● **Consignes**
1. D'après le texte sur l'intervention au Mali, pour quelle raison Hillary Clinton estime-t-elle que le combat est nécessaire ? Répondez en une à trois phrases.
2. Reproduisez fidèlement le passage du texte sur l'intervention au Mali qui va de « L’armée malienne dispose » jusqu'à « de groupes armés. » inclus.

● **Texte fourni**
Les forces africaines sont-elles prêtes à combattre dans ces espaces désertiques? Le risque d’enlisement, évoqué dans les premiers jours de l’intervention, resurgit ça et là. « Si vous regardez la taille du nord du Mali, si vous regardez la topographie, ce n’est pas seulement désert, ce sont des grottes -cela rappelle quelque chose, a notamment observé la secrétaire d’Etat américaine Hillary Clinton, comme le rapporte Le Monde. Nous sommes partis pour un combat. Mais c’est un combat nécessaire. Nous ne pouvons pas laisser le nord du Mali devenir un refuge. »

L’armée malienne dispose déjà du soutien de 2000 à 3000 soldats africains sur les quelque 5700 prévus. La France va aussi continuer à fournir son aide militaire. Dans la nuit de mardi à mercredi, l’armée française a d’ailleurs pris position sur l’aéroport de Kidal, dernière grande ville du Nord du Mali sous contrôle de groupes armés.

Le ministre des Affaires étrangères Laurent Fabius a annoncé mardi l’apport d’une aide logistique supplémentaire: la France va « apporter un soutien logistique au contingent de la Misma [Mission internationale de soutien au Mali] en cours de déploiement (…) de l’ordre de 40 millions d’euros ». Paris « intervient en appui des forces armées maliennes et va leur céder du matériel pour un peu moins de 7 millions d’euros », a-t-il ajouté. L’appui du renseignements, voire de forces spéciales, est aussi évoqué.

● **Données**
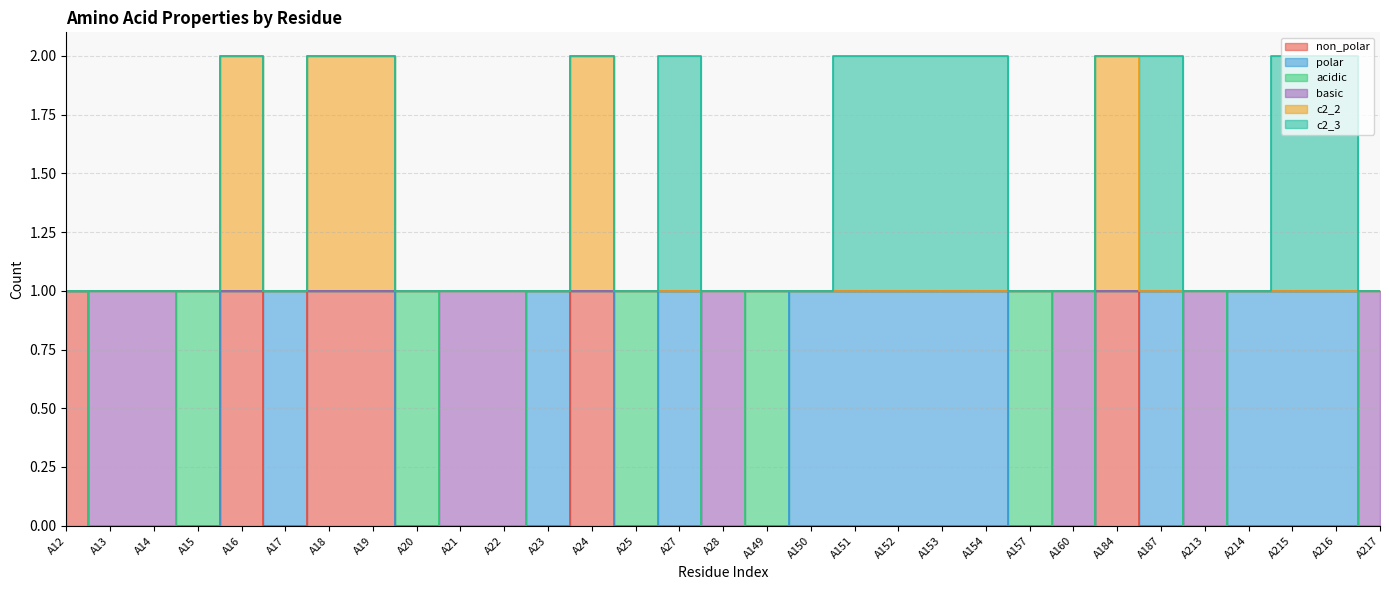

What is the total value across all series at A151?

2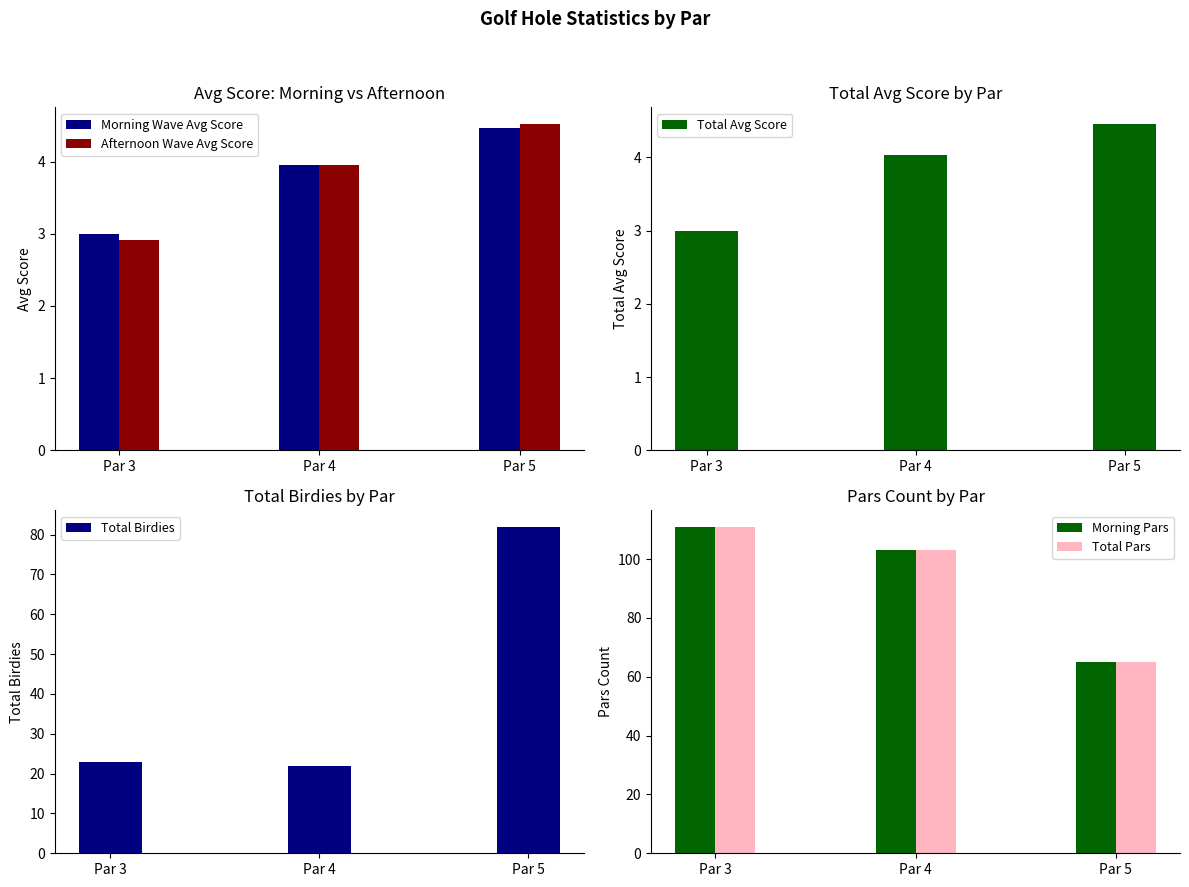

The value of Total Avg Score at Par 5 is 4.5. True or false?

True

● **Réponses attendues**
1. Hillary Clinton juge ce combat nécessaire parce qu'il est impossible, selon elle, de laisser le nord du Mali devenir un refuge.

2.
L’armée malienne dispose déjà du soutien de 2000 à 3000 soldats africains sur les quelque 5700 prévus. La France va aussi continuer à fournir son aide militaire. Dans la nuit de mardi à mercredi, l’armée française a d’ailleurs pris position sur l’aéroport de Kidal, dernière grande ville du Nord du Mali sous contrôle de groupes armés.